本文抜粋:
又吉 自分が人間であることを疑いようがない人たちは、「人間ってなんやろ?」とか、あんまり考えないと思うんですね。考えないのが悪いんじゃなくて、もっと別のことを同じ時間を使って考えていると思うんです。日本経済の向上のためには、とか、家族の幸福度を上げるためには、とか。それは重要なテーマじゃないですか。で、「人間とは?」を考える人たちは、もうちょっと“線上”にいる人たちなんですね。自分を社会の枠から少し外れてしまっているように感じる人とか、そこに自分の実感を置けない人たちが「人間」かなぁと思って。で、僕がコントとか漫才を作る時に妖怪とかを主役にしてしまうのは、そっちのほうが実感があるからなんですよ。

――人間界より妖怪界に実感があるんですか(笑)。

問題:
次の1.〜3.の文は、上の又吉の発言の内容と合っているか。それぞれ「はい」か「いいえ」で答え、判断の決め手となる本文の語句をそのまま引用しなさい。
1. 自分が人間であることを疑いようがない人たちは、「人間ってなんやろ?」とよく考える。
2. 又吉は、「人間ってなんやろ?」と考えないことを悪いことだと述べている。
3. 又吉がコントや漫才で妖怪などを主役にするのは、そちらのほうが実感があるからである。

提供データ:
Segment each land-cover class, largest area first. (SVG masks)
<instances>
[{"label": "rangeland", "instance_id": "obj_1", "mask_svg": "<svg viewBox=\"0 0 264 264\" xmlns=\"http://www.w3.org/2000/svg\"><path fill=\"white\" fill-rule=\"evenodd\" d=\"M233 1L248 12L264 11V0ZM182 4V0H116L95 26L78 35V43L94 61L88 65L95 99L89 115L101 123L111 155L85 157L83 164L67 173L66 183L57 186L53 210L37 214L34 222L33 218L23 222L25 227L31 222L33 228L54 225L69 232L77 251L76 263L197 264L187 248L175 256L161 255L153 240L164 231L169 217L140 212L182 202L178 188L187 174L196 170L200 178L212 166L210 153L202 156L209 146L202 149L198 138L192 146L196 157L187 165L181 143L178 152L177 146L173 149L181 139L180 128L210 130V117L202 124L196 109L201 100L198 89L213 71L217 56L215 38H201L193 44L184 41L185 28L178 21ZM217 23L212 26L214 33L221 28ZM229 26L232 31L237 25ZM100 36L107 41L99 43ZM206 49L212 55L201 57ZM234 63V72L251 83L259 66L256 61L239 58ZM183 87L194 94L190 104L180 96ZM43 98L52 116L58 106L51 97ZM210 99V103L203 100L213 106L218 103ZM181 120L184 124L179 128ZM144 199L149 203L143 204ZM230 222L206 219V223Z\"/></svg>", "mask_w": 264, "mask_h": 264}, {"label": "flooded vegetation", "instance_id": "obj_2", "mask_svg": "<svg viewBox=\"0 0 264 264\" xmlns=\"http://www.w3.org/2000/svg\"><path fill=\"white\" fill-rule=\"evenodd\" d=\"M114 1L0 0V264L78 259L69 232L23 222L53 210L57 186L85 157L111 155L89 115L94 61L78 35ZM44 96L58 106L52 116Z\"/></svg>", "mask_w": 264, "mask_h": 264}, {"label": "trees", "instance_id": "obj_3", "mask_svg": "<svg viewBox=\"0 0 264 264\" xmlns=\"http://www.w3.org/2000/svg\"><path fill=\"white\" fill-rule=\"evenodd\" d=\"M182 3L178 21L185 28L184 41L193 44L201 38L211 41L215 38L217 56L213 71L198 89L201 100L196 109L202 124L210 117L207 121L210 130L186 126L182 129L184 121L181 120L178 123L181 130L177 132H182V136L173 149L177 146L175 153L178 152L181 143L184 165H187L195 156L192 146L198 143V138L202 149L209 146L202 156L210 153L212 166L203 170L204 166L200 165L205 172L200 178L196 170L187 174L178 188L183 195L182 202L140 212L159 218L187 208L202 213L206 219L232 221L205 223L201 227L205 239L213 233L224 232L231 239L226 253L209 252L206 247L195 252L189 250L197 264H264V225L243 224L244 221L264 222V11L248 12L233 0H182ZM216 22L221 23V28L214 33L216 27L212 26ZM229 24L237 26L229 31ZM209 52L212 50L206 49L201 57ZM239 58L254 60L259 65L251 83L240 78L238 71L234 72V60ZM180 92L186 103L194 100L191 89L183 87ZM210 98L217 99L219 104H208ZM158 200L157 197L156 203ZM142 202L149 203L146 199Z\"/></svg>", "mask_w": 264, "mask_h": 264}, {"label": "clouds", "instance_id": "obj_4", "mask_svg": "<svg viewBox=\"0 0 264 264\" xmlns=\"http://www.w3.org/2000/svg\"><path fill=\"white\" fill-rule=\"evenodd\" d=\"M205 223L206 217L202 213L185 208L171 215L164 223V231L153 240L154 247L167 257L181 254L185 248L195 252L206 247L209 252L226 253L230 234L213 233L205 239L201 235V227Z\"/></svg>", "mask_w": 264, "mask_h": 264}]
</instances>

解答:
1. いいえ。「あんまり考えないと思うんですね」
2. いいえ。「考えないのが悪いんじゃなくて」
3. はい。「そっちのほうが実感があるからなんですよ」